Harry Jayawardena’s Melstacorp Ltd on Friday as promised withdrew its case in the Appeal Court against the Securities and Exchange Commission (SEC) over a mandatory offer issue but broke another promise – an assurance that it would abide by a March 5 ruling. Earlier Melstacorp by its letter dated June 28th had made an application to the SEC seeking a settlement agreeing to unconditionally follow the determinations of the SEC dated March 5 and to withdraw the writ application filed by them against the SEC, if the SEC would consider withdrawing the action filed in the Colombo Magistrate’s Court against the company and its Board of Directors.

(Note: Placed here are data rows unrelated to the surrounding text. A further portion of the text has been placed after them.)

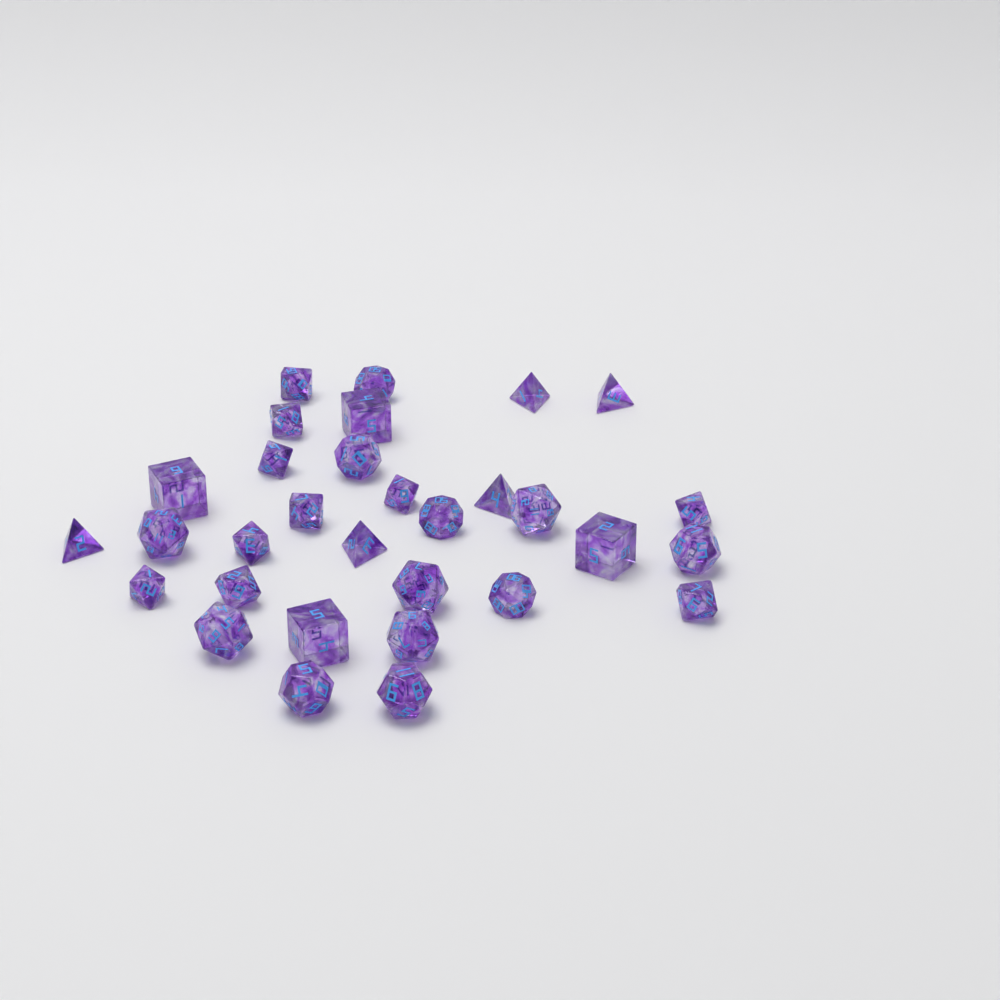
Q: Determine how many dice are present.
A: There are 31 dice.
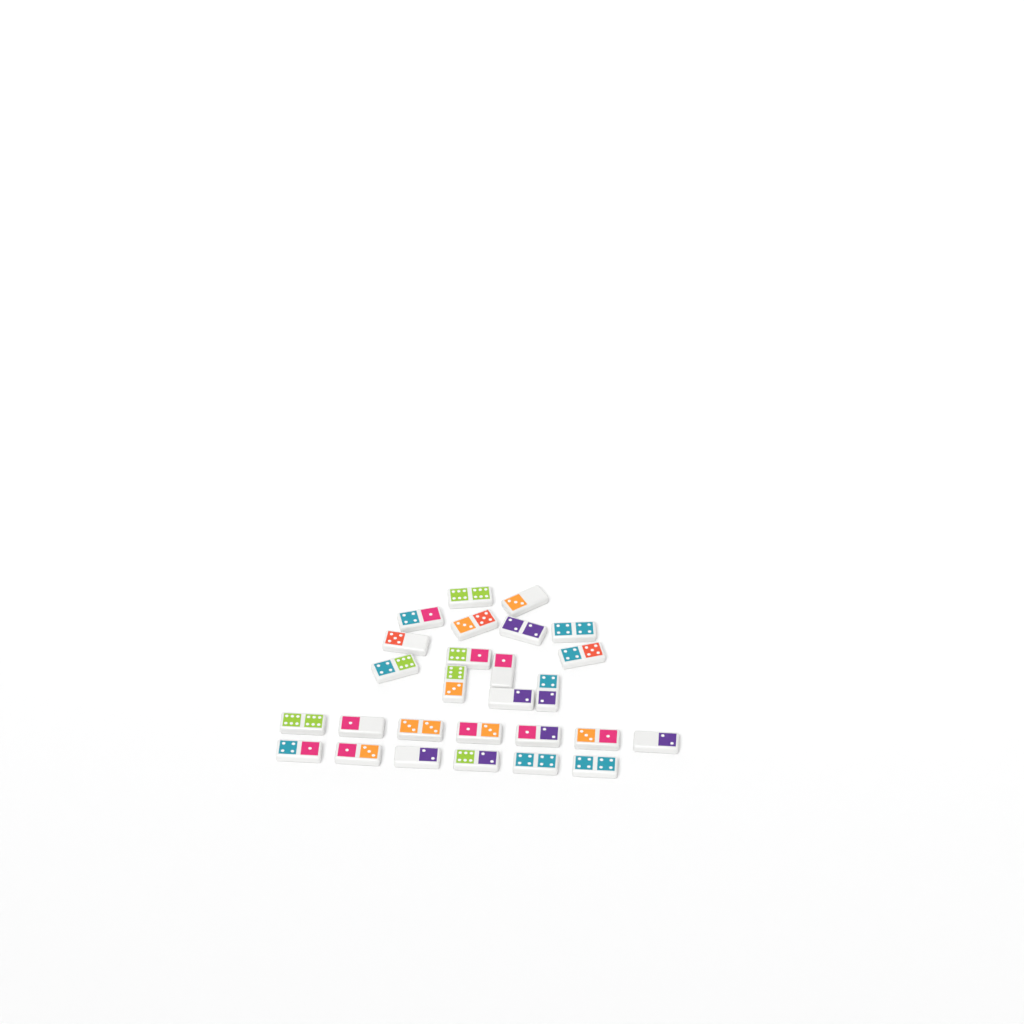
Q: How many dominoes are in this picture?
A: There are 27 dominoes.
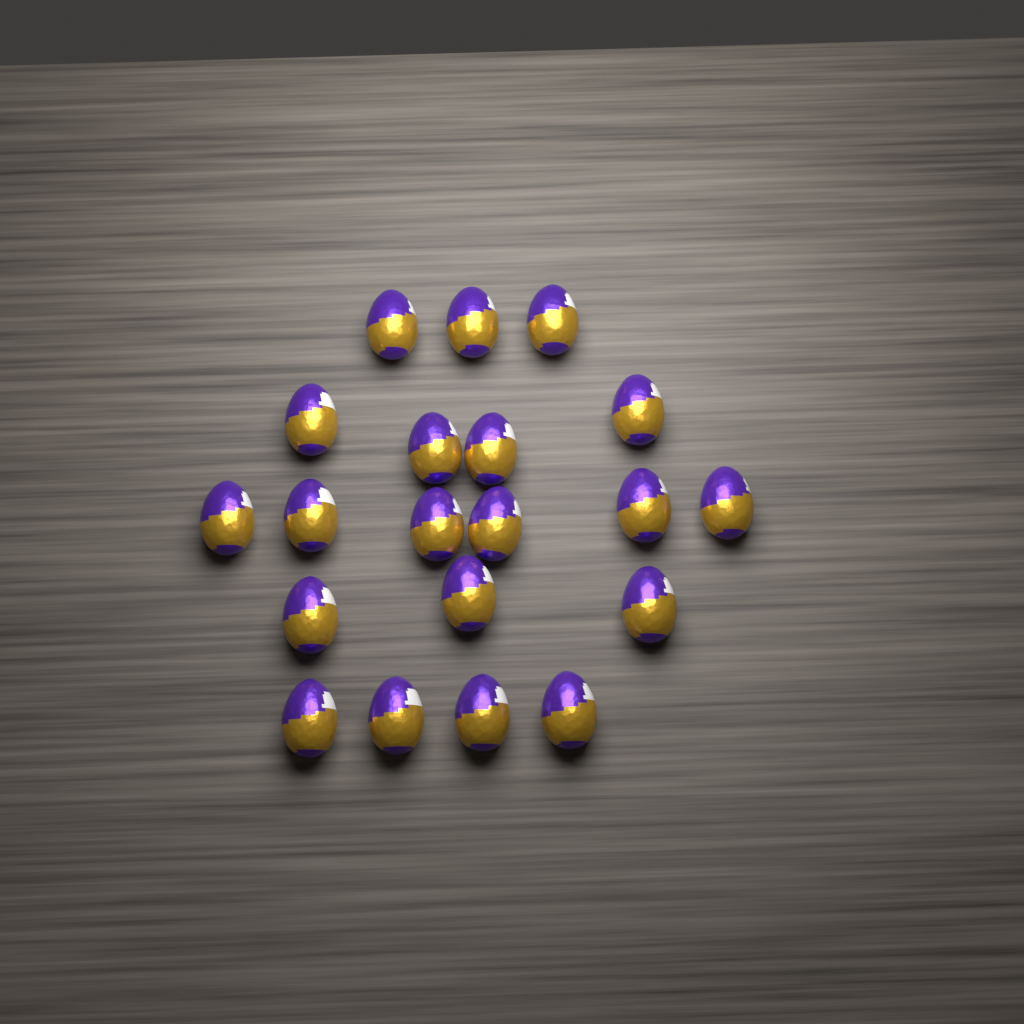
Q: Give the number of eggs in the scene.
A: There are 20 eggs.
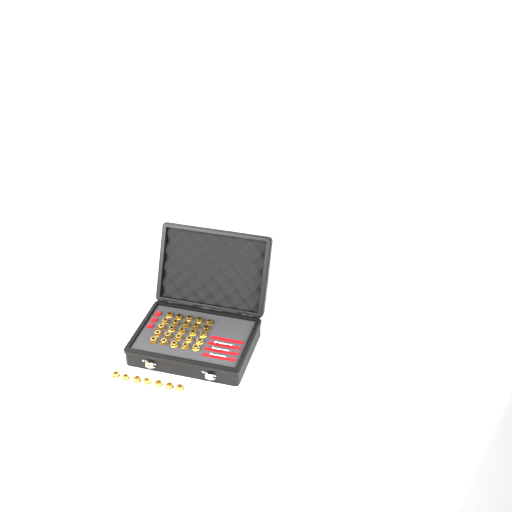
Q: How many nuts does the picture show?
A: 32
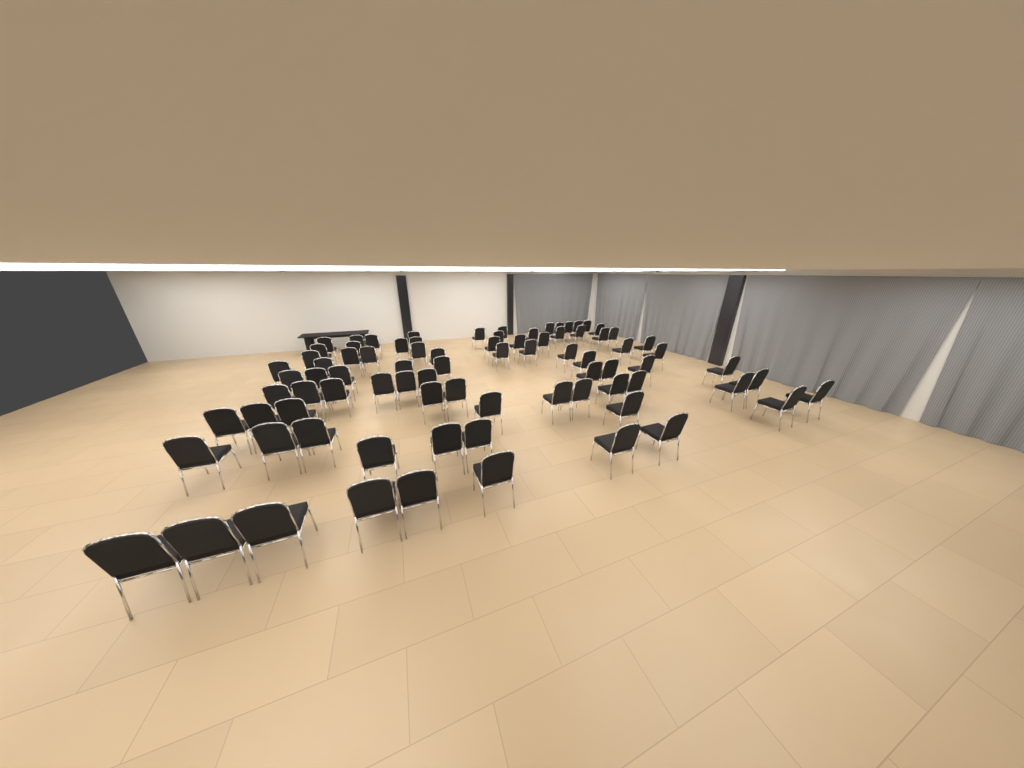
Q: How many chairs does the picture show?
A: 83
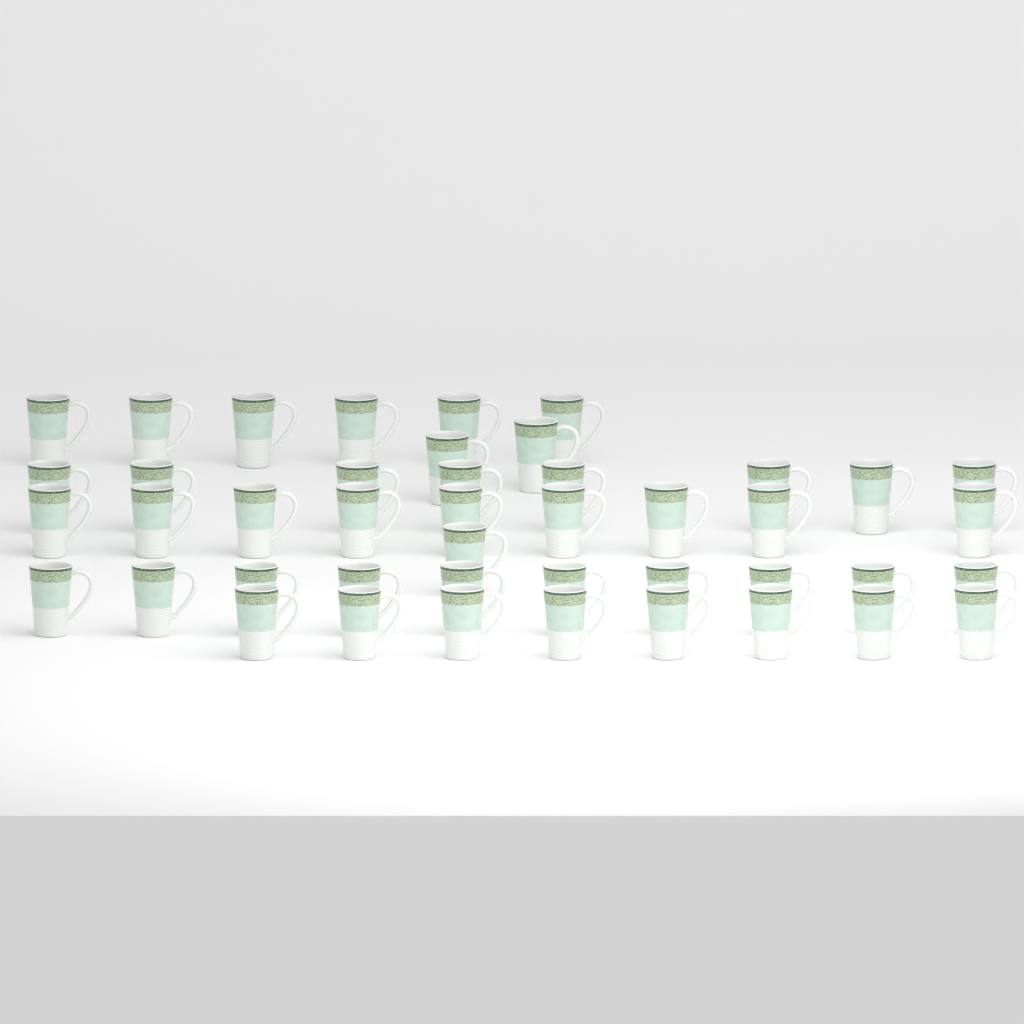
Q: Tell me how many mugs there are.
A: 44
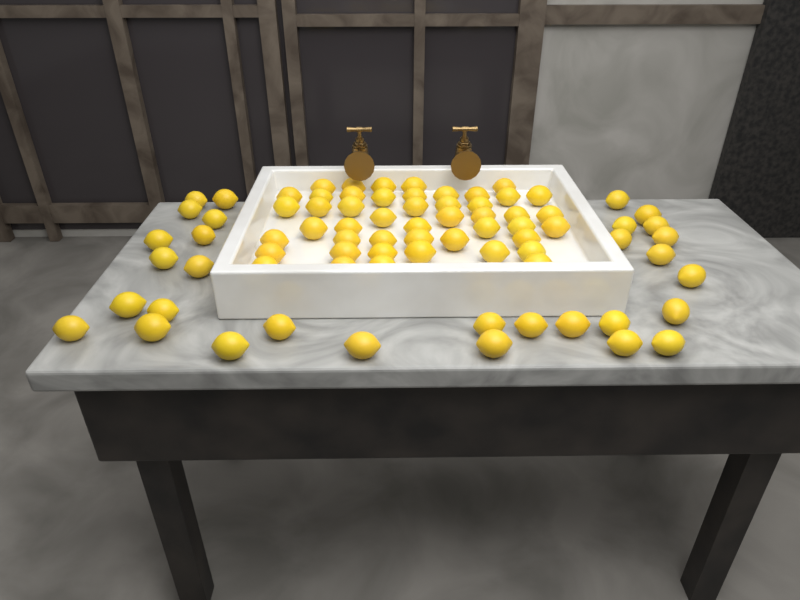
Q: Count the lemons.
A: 78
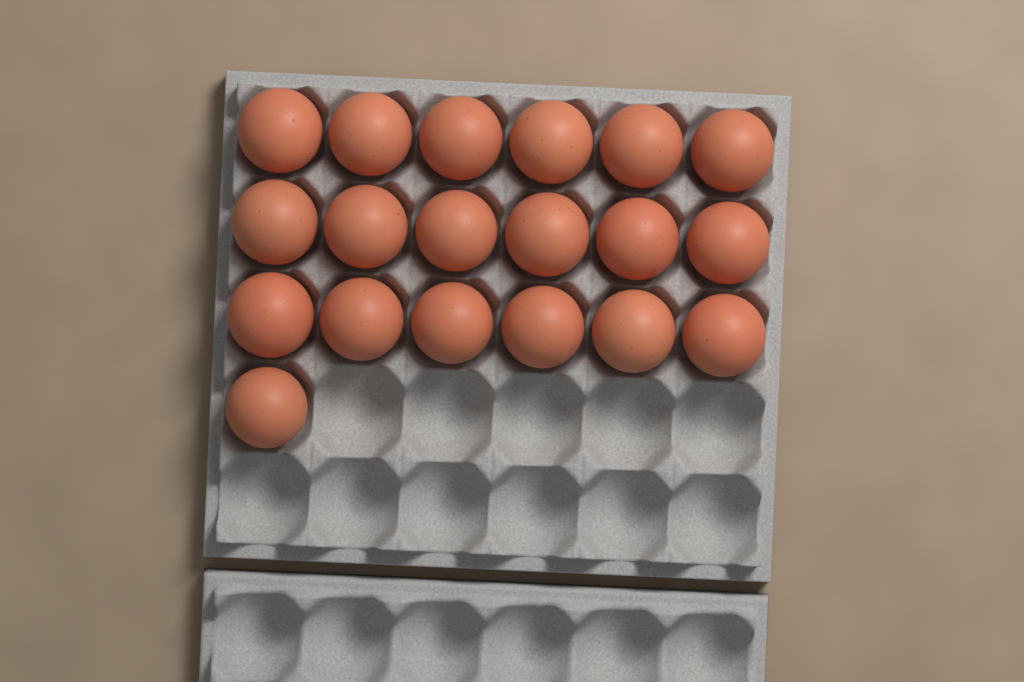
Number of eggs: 19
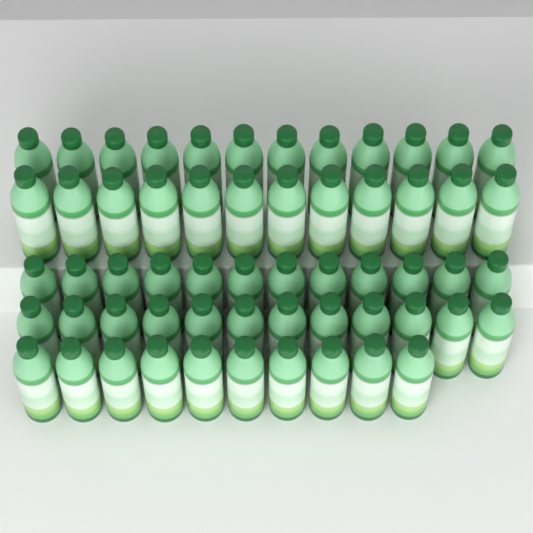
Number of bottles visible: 58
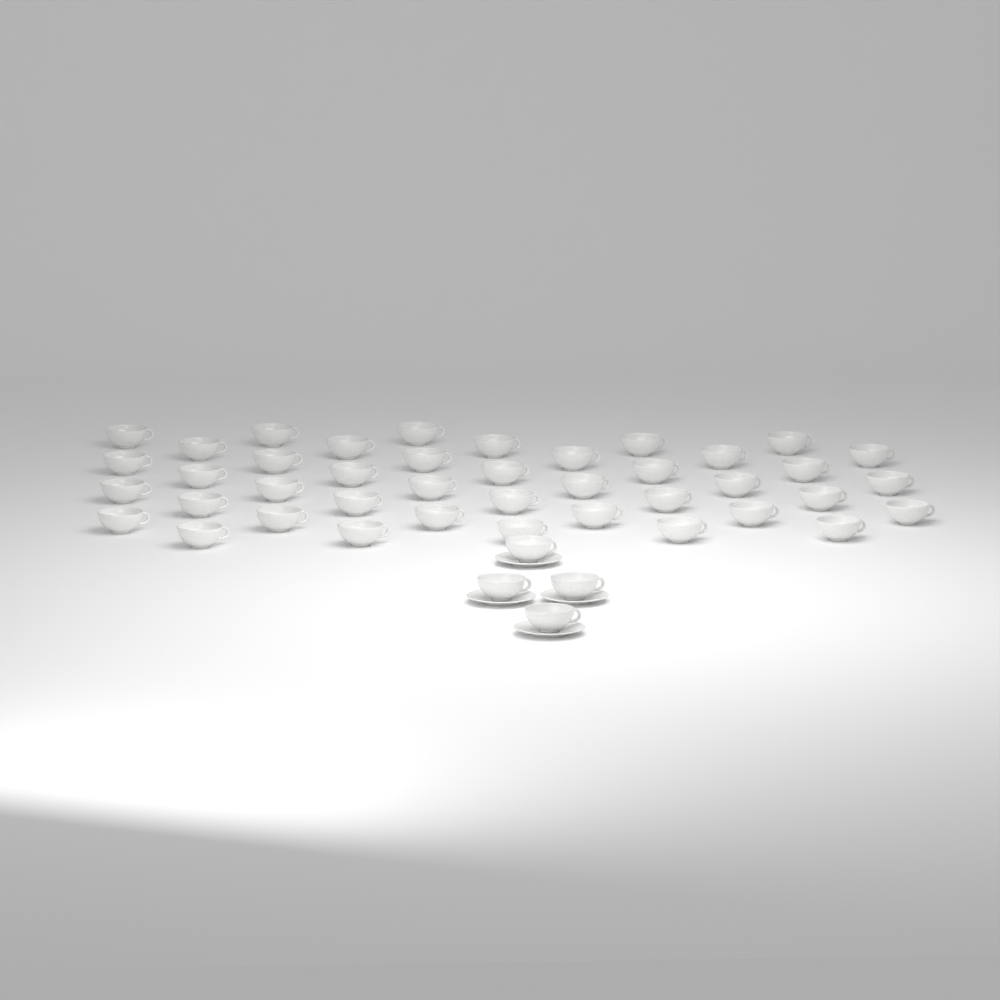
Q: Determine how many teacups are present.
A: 45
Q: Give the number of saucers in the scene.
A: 4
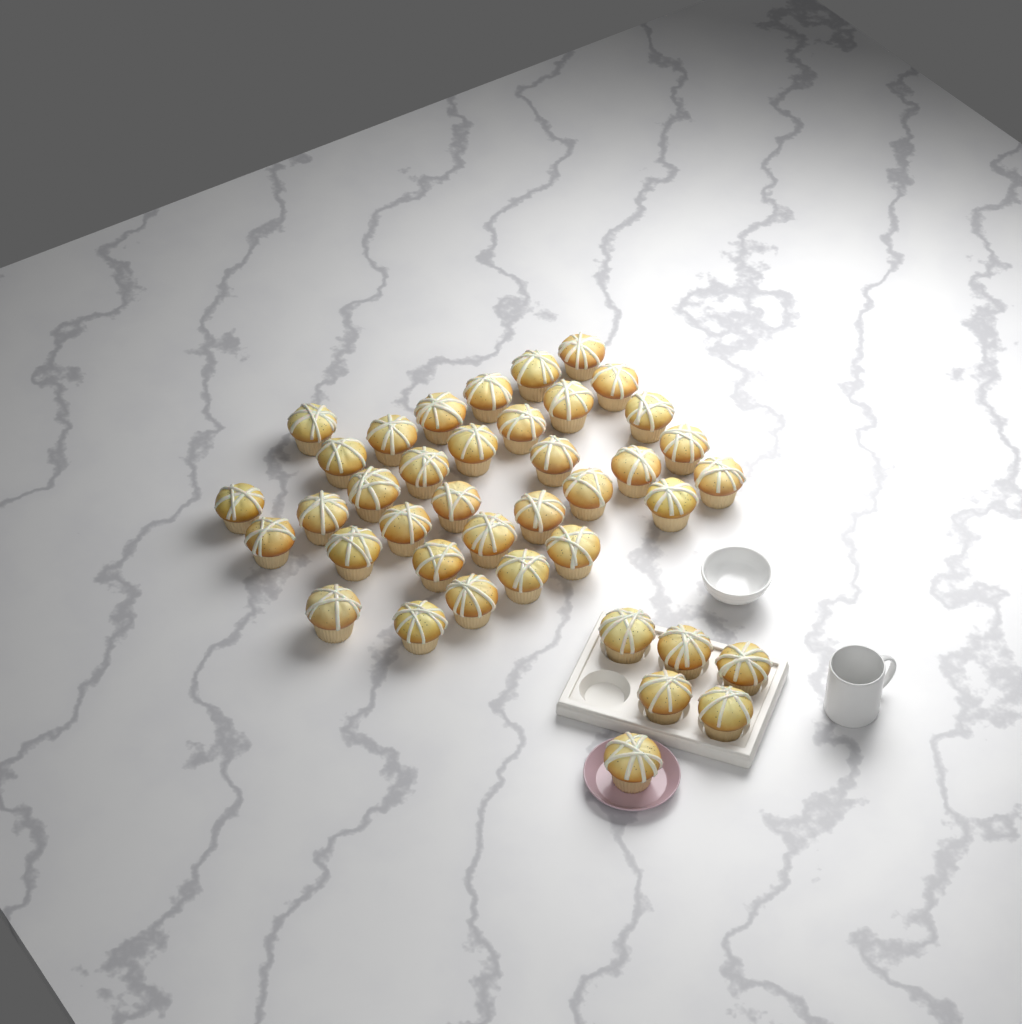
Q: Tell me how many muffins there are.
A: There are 40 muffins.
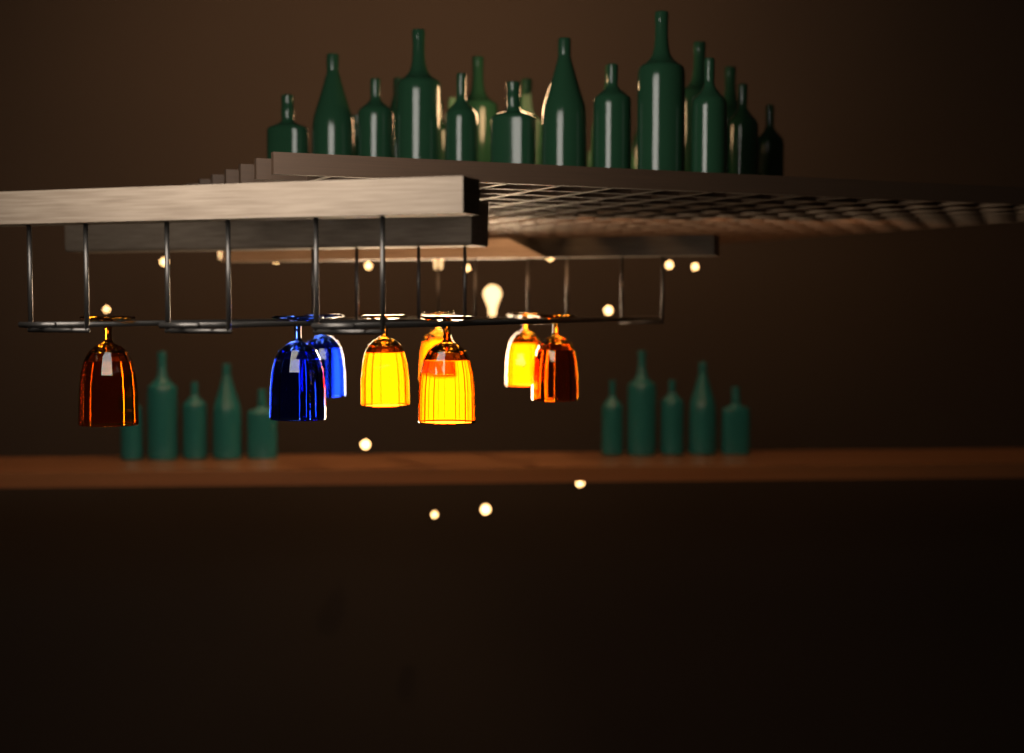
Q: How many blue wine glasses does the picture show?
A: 2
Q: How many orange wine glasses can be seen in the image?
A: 6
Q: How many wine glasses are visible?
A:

A week after the Magistrate’s Court case and Melstacorp’s assurance made in court, the company has written to the SEC saying according to fresh legal advice they have no obligation to fulfill the March 5 SEC ruling. “After making all these promises (to court), Harry Jayawardena comes up with a new tactic,” one SEC source said. Informed sources said the SEC has also been under pressure from ‘higher authorities’ for pursuing with the Magistrate’s Court case. The SEC had charged Melstacorp together with Milford Exports (Ceylon) Ltd and Distilleries Co. for failing to declare a mandatory offer after they purchased 36.27 per cent of voting rights of LMF on or around September 13, 2011, thus violating the SEC Takeovers and Mergers Code.
Melstacorp was also charged with buying another parcel of LMF shares without having made a mandatory offer. The company challenged the SEC ruling through the Appeal Court but later, during the Magistrate’s Court hearing, agreed to abide by the SEC decision. It was then decided that Melstacorp will withdraw the Appeal Court case and make the mandatory offer under stipulated conditions. The SEC on its part agreed to withdraw the Magistrate’s Court complaint based on that assurance. However while withdrawing the case on Friday, the issue still remains uncertain as Melstacorp is not about to follow the SEC ruling, which would mean the Magistrate’s Court case would continue. Last week, Mr Jayawardena and five other directors were released on Rs 2 million personal bail each by the lower court. Meanwhile pressure is mounting at the SEC over its probes and investigations into various stock market deals. “Morale is also low because of the uncertainty,” the source said. There were also unconfirmed reports of attempts to remove acting Director General Hareendra Disa Bandara and replace him with SEC Investigations Director Dhammika Perera.